Wes Hickman (202 224-5972) or Kevin Bishop (864 250-1417)
U.S. Senators Lindsey Graham (R-South Carolina) and Saxby Chambliss (R-Georgia) were joined in Washington, DC today by a delegation of lawmakers from both states to meet with Secretary of Energy Spencer Abraham. The delegation demonstrated the support of both states for constructing a Modern Pit Facility at the Savannah River Site in Aiken, SC.
In addition to Graham and Chambliss, the group consisted of South Carolina Governor Mark Sanford, U.S. Rep. Gresham Barrett (R-South Carolina), U.S. Rep. Charlie Norwood (R-Georgia), South Carolina Speaker of the House David Wilkins, S.C. State Senator Hugh Leatherman, S.C. State Senator Tommy Moore and S.C. State Senator Greg Ryberg. Georgia Governor Sonny Perdue has also been a strong advocate on behalf of the project.
“This is one of the most productive meetings I have attended since I have been in Congress,” said Graham. “South Carolina and Georgia presented a united front to secure the modern pit facility, stressing the ability of SRS to go to work immediately on the project if necessary. Governor Sanford’s presence, along with Governor Perdue’s (GA) support sends a clear message that the leadership in both states is behind the MPF. Senator Chambliss and I will do everything possible to push the selection of Savannah River Site, and there is bipartisan support coming from Senators Fritz Hollings and Zell Miller. Our message was simple and clear, the Savannah River Site is the most secure, competent, and cost effective location for building a Modern Pit Facility in support of our future defense needs.”
“Senator Chambliss has been great to work with,” said Graham. “He has been an able teammate in establishing a bright future for the Savannah River Site and its employees.”
“We impressed on Secretary Abraham that no other site under consideration has any experience with raw plutonium,” said Chambliss. “The Savannah River Site has a well trained work force, infrastructure, and the space to do the job and provide proper security. SRS has processed this type of material in a safe and secure manner for decades. Placing this facility at the Savannah River Site is good for national security, as well as for Georgia and South Carolina. I am pleased to work as team with my colleagues from Georgia and South Carolina to make this happen for the Augusta community. ”

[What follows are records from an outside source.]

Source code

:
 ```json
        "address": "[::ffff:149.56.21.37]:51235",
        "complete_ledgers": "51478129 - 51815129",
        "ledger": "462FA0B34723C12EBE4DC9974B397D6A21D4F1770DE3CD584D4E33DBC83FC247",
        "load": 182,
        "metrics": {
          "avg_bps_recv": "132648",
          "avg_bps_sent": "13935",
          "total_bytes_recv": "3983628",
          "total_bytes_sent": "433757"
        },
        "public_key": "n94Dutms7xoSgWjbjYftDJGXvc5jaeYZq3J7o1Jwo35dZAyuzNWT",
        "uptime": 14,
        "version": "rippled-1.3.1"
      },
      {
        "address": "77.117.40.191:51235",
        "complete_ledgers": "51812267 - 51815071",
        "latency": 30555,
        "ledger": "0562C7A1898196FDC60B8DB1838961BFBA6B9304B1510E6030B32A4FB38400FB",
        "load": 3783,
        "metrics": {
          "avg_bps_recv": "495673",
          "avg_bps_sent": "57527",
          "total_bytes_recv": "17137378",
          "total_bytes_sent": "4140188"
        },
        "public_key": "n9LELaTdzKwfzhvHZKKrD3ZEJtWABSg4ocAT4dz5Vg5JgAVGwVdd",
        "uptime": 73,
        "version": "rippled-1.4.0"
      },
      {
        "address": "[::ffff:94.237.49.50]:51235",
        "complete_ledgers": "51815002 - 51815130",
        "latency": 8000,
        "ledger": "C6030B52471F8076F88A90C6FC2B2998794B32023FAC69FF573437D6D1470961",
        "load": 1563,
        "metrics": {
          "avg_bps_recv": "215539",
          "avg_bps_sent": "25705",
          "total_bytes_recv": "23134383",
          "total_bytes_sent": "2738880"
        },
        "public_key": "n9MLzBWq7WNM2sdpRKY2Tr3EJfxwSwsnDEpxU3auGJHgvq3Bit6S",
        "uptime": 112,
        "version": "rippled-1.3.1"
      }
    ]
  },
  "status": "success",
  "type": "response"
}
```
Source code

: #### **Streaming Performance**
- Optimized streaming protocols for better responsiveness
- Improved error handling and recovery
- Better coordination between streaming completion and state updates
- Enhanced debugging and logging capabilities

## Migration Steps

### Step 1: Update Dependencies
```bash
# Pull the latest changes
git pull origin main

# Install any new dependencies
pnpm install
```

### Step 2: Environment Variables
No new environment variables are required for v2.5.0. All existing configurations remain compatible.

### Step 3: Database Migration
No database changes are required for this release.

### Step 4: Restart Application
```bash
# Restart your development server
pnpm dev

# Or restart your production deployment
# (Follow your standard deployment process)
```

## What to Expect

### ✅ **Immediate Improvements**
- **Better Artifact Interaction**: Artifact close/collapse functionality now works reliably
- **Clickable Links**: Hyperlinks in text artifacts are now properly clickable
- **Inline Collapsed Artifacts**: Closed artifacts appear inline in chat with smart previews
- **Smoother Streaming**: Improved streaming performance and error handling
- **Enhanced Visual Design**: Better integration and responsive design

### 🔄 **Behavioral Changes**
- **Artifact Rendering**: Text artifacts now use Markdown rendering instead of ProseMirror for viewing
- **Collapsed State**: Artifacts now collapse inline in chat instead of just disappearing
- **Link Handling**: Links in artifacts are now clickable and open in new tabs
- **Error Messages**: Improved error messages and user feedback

"Our meeting this afternoon with Secretary Abraham was extremely positive. Our message was crystal clear - MPF belongs at the Savannah River Site," said Barrett. "It just makes sense to have the Modern Pitt Facility at SRS; we have full community support, the best safety record around and on-site expertise that is unmatched anywhere else in the nation. I look forward to working with the other members of the South Carolina and Georgia delegations in the coming weeks and months to ensure our message continues to be heard loud and clear."

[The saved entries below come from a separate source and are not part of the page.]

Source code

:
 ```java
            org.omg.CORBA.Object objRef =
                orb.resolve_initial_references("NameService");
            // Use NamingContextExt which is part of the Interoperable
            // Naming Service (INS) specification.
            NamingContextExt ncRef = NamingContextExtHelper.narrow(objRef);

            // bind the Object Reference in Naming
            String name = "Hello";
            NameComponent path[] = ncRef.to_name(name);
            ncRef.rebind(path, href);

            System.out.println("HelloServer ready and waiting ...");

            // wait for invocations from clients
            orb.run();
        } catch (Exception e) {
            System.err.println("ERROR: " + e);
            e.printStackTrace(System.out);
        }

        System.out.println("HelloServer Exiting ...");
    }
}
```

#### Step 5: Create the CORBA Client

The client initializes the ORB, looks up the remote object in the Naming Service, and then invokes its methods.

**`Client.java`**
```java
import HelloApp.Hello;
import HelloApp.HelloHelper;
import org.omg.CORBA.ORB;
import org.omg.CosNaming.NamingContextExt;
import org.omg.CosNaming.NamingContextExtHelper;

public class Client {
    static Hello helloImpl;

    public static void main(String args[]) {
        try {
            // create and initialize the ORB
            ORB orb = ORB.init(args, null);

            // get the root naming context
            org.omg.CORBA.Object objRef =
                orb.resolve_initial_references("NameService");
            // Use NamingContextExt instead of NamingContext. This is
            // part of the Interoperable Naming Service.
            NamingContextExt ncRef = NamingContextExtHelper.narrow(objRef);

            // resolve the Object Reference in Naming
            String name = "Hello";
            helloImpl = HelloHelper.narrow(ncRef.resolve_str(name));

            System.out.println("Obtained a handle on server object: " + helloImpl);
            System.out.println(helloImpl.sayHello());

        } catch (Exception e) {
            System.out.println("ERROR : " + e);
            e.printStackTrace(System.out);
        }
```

“In the interest of national security and saving our hard-working taxpayers money, the Savannah River Site is the absolute best location for a Modern Pit Facility," said Norwood. “It was clear from today's meeting with Secretary Abraham - having a unified and strong voice from Georgia and South Carolina to carry that message only helps our effort to make that a reality.”
Georgia Gov. Perdue has conveyed his strong support for the project to Secretary Abraham with a follow-up call slated in the coming days. “The Savannah River Site is a great location for the MPF. It has a full array of supporting infrastructure and systems already in place as well as an unparalleled safety record," Perdue said. "SRS has a keen interest in protecting the public and the environment. That is why the surrounding communities including Georgia's second largest metropolitan area are excited about the possibility of gaining this facility.”
If a facility is constructed and SRS is selected, the Site would manufacture PITs, the hollow spheres of metallic plutonium that trigger hydrogen fusion in atomic bombs. The United States has lacked a PIT production facility since 1989, when it shut down the Rocky Flats plant in Colorado. SRS is one of five candidates for the facility, an estimated $4 billion economic development project that would employ roughly 800 workers during construction and roughly 1,500 workers once the facility becomes operational.